A lo anterior sólo cabría añadir que, si las costas procesales se deben a la parte beneficiaria de las mismas y no a los profesionales con los que haya contratado sus servicios (STS de 18 de enero de 2003), resulta irrelevante para la parte condenada (a salvo siempre de la doble minutación) que la actuación fuera realizada por uno o varios profesionales, pertenecieran o no al mismo despacho.

No obstante merece la pena destacar que existe cierta doctrina jurisprudencial que defiende que, en caso de sucesión de Letrados no vinculados entre sí, el Letrado sucesor no puede tasar y percibir los honorarios devengados de las actuaciones procesales realizadas por el Letrado sucedido (SAP de Pontevedra, de 28 de marzo de 2001; SAP de Barcelona, de 6 de marzo de 2002; SAP de Valencia, de 26 de marzo de 2002). Lo anterior cobra especial relevancia en los litigios en que, a diferencia del que nos ocupa, los abogados que se hacen cargo del asunto no mantienen vinculación profesional, en cuyo caso, y a fin de evitar impugnaciones del vencido en costas, el Letrado minutante que sucede a otro en la dirección de un asunto habrá de ser especialmente cauto y no incluir en su minuta honorarios que, en realidad, correspondieran a actuaciones realizadas por el Letrado sucedido.

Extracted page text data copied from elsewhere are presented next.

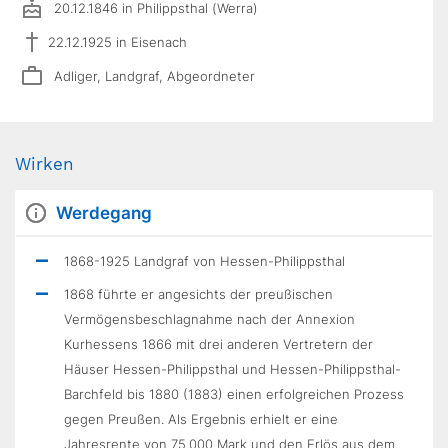
20.12.1846 in Philippsthal (Werra)
22.12.1925 in Eisenach
Adliger, Landgraf, Abgeordneter
Wirken
Werdegang
1868-1925 Landgraf von Hessen-Philippsthal
1868 führte er angesichts der preußischen
Vermögensbeschlagnahme nach der Annexion
Kurhessens 1866 mit drei anderen Vertretern der
Häuser Hessen-Philippsthal und Hessen-Philippsthal-
Barchfeld bis 1880 (1883) einen erfolgreichen Prozess
gegen Preußen. Als Ergebnis erhielt er eine
Jahresrente von 75.000 Mark und den Erlös aus dem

Juan Verdugo y Daniel Rodríguez.
Garrigues, Abogados y Asesores Tributarios.

 

Más información:

La necesidad de aportación de los justificantes en la tasación de costas”, MARTÍ MARTÍ, J., La Ley, diciembre de 2003.

La tasación de costas, MARTÍN CONTRERAS, L., Ed. Comares, Granada, 2002.

Notas

1 Sobre la exigencia de previa acreditación del desembolso, vid. OBSERVATORIO LEC, Comentario del mes de julio de 2001, a propósito, precisamente, de la Sentencia de la Audiencia Provincial de Ávila de 14 de junio de 2001.

2 Un supuesto peculiar, en relación con los despachos colectivos, fue el examinado por la Sentencia de la Audiencia Provincial de Alicante de 24 de octubre de 1996, en la que se estableció, a propósito de la firma de la minuta con el membrete del despacho además de con la firma del Letrado interviniente, que no podía entenderse que se hubiera confeccionado la minuta de forma incorrecta por el hecho de figurar en la misma un membrete de un despacho al que pertenece el Letrado en cuestión, puesto que ello en nada alteraba la actuación de aquél en defensa de los derechos de su defendido, refrendada además, por la firma estampada a título personal, en la citada minuta.